El séptimo arte o conocido simplemente como “cine [VIDEO]” ha sufrido fuertes cambios a lo largo de la historia desde su invención por parte de los hermanos Lumiere y su primera película, “La llegada del tren”. Los procesos técnicos para la realización de las producciones cinematográficas siguen siendo casi la mismas y mejoran constantemente gracias a los avances tecnológicos, pero lo preocupante es si esto realmente favorece al cine o lo convierte en un superficial y simple entretenimiento, provocando que se olvide que es considerado un arte.

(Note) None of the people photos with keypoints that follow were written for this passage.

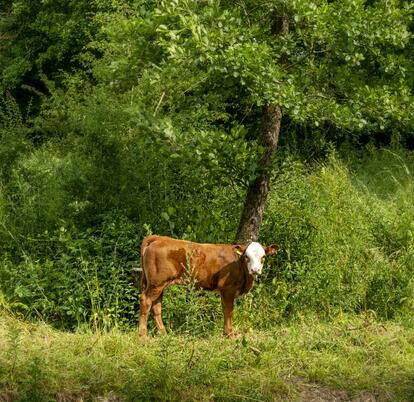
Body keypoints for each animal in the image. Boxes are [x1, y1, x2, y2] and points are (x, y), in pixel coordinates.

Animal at [138, 234, 278, 338]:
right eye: (246, 257)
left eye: (263, 257)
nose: (255, 270)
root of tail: (158, 238)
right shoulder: (228, 288)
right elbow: (229, 311)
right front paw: (230, 334)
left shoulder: (224, 291)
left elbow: (225, 310)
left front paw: (226, 333)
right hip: (157, 283)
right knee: (146, 301)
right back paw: (143, 337)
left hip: (159, 284)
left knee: (156, 306)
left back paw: (164, 334)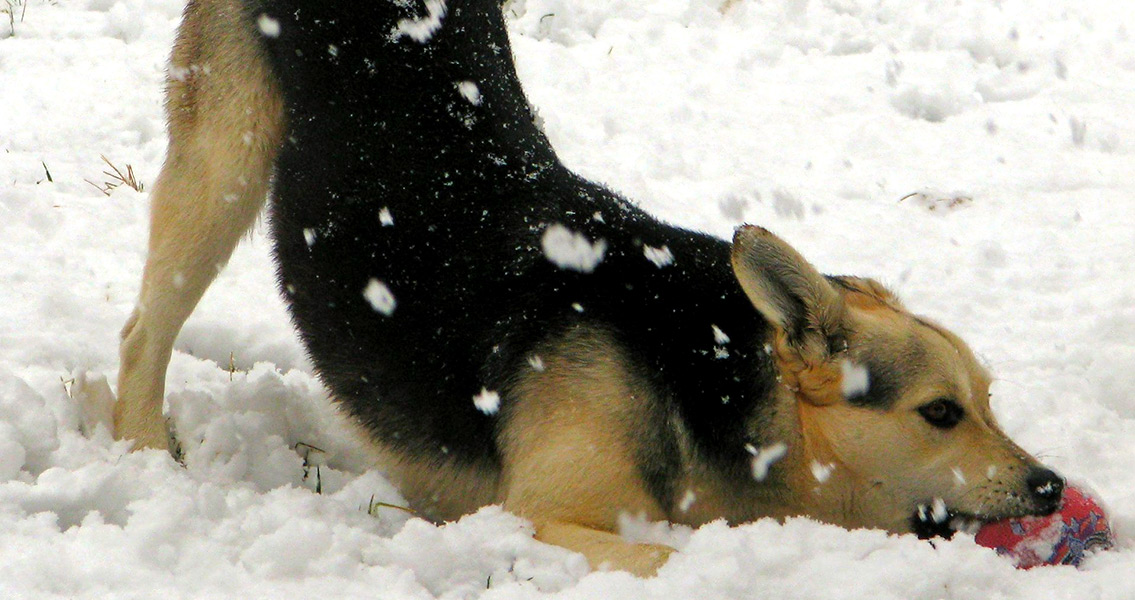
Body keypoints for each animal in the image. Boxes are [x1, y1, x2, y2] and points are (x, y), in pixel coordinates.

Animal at [119, 0, 1066, 576]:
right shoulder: (540, 517)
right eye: (939, 413)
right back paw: (140, 451)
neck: (708, 381)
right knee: (144, 332)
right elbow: (676, 557)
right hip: (226, 160)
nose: (1052, 488)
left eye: (989, 401)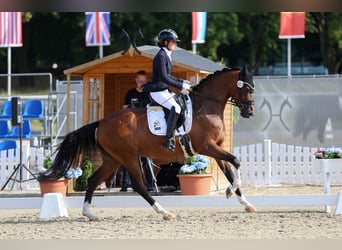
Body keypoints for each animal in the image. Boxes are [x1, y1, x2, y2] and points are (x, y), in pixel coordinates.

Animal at [39, 66, 254, 221]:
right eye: (246, 88)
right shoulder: (207, 147)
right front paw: (230, 191)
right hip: (128, 156)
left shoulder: (216, 148)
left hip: (113, 159)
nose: (249, 112)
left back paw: (89, 214)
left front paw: (245, 202)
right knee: (138, 185)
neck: (205, 108)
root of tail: (101, 122)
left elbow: (230, 171)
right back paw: (164, 212)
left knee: (93, 180)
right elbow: (236, 161)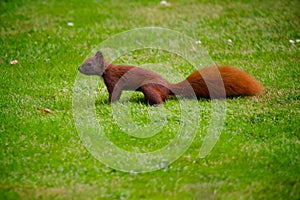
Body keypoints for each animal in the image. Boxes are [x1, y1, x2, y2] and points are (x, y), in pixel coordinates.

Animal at [78, 50, 264, 104]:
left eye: (89, 64)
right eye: (85, 61)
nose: (78, 68)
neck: (108, 71)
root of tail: (170, 86)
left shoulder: (114, 81)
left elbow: (114, 94)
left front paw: (108, 103)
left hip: (148, 87)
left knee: (160, 100)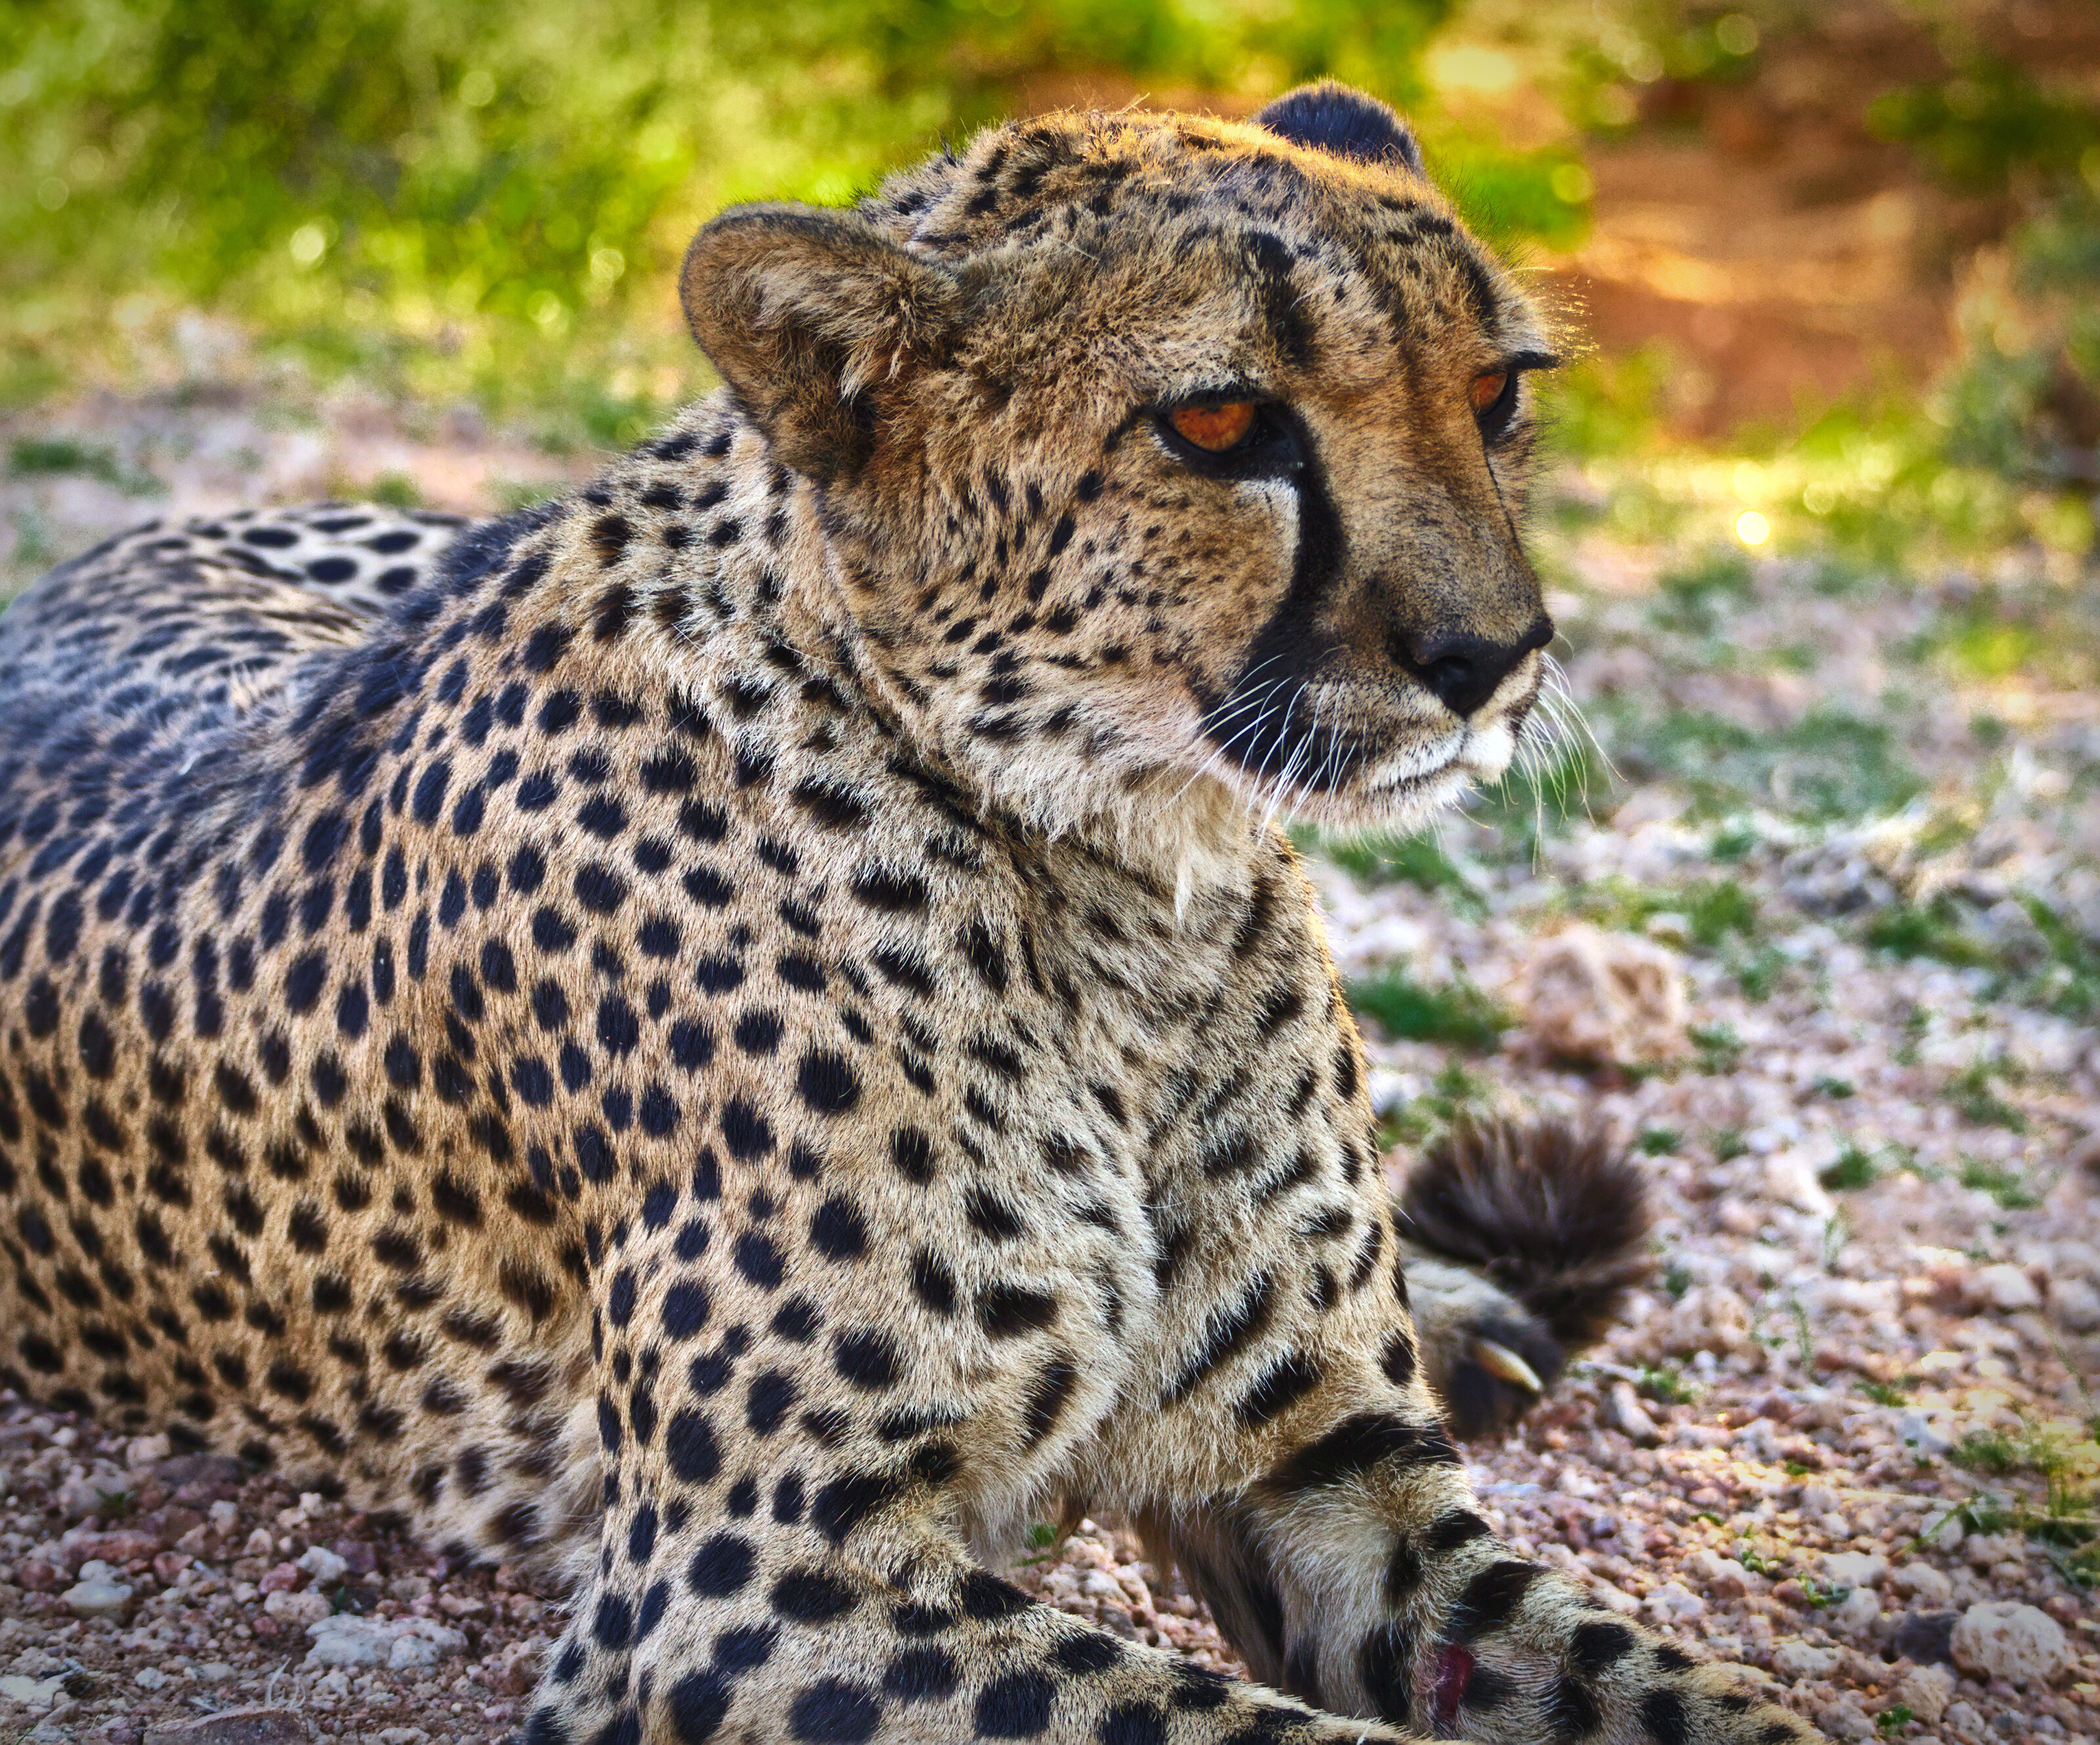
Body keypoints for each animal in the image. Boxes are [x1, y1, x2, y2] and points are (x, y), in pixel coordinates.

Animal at [0, 81, 1819, 1745]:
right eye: (1220, 426)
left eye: (1495, 392)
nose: (1494, 656)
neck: (1123, 874)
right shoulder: (745, 1576)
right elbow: (1227, 1724)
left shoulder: (1340, 1476)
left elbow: (1669, 1683)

En las primeras décadas del cine, las películas filmadas por los directores, con presupuestos absurdos y poco uso de Tecnología comparado con lo que se maneja en la actualidad, eran máximas expresiones de los guionistas o de los mismos directores que plasmabas en la pantalla grande sus experiencias y pensamientos que provocaban empatía con la audiencia y los obligaba a reflexionar sobre la vida y situaciones cotidianas.

Traikovski y su crítica al cine moderno

Andrei Tarkovski, cineasta ruso del siglo XX, fue considerado como uno de los mejores y más influyentes del séptimo arte, y que realizó películas de alta categoría con una fotografía notable, diálogos interesantes, tramas profundas y escribió un libro unos años antes de su muerte llamado, “Esculpir el tiempo” (1986), donde podemos darnos cuenta de la visión sobre la vida que el cineasta ruso tenía y del proceso que tomaba para plasmarlo en el cine. En el libro también existe una crítica al cine que se gestaba en los años setenta y ochenta donde se transformaba en un producto comercial listo para ser vendido en grandes cantidades.

En los ochenta el cine se volvía repetitivo, con historias sin personalidad ni esencia que se filmaban en masa para el gusto de la gente y el ingreso monetario, y no importaba nada más que el dinero llegando al punto de desgastarse el concepto de arte en el cine, situación que todavía vivimos hoy en día.

La situación del cine en la actualidad

El cine ha evolucionado en muchos sentidos para bien y para mal, por lo menos más de la mitad de los filmes que se proyectan hoy en día carecen de originalidad, de esencia, de una historia profunda y con sentimiento que sea realista y capaz de empatizar con el espectador al punto de hacerlo reflexionar o pensar más allá de lo que se ve o vive. El cine se ha convertido en un concierto de impresionantes efectos visuales y escenografías montadas en cuatro paredes, dándole más protagonismo a la tecnología que a la misma historia o personajes. Se pueden ver cientos de películas con la misma trama lineal, simple y repetitiva pero con diferentes actores. Pero aún con todo esto, siguen existiendo directores y guionistas que consideran el cine un arte y dándole como nombre “cine de autor” dando a entender que veremos algo diferente, una perspectiva única de una persona que quiere que veas el mundo o situaciones cotidianas ser profundizadas, entregando verdaderas obras maestras dignas de disfrutarse en una sala de cine.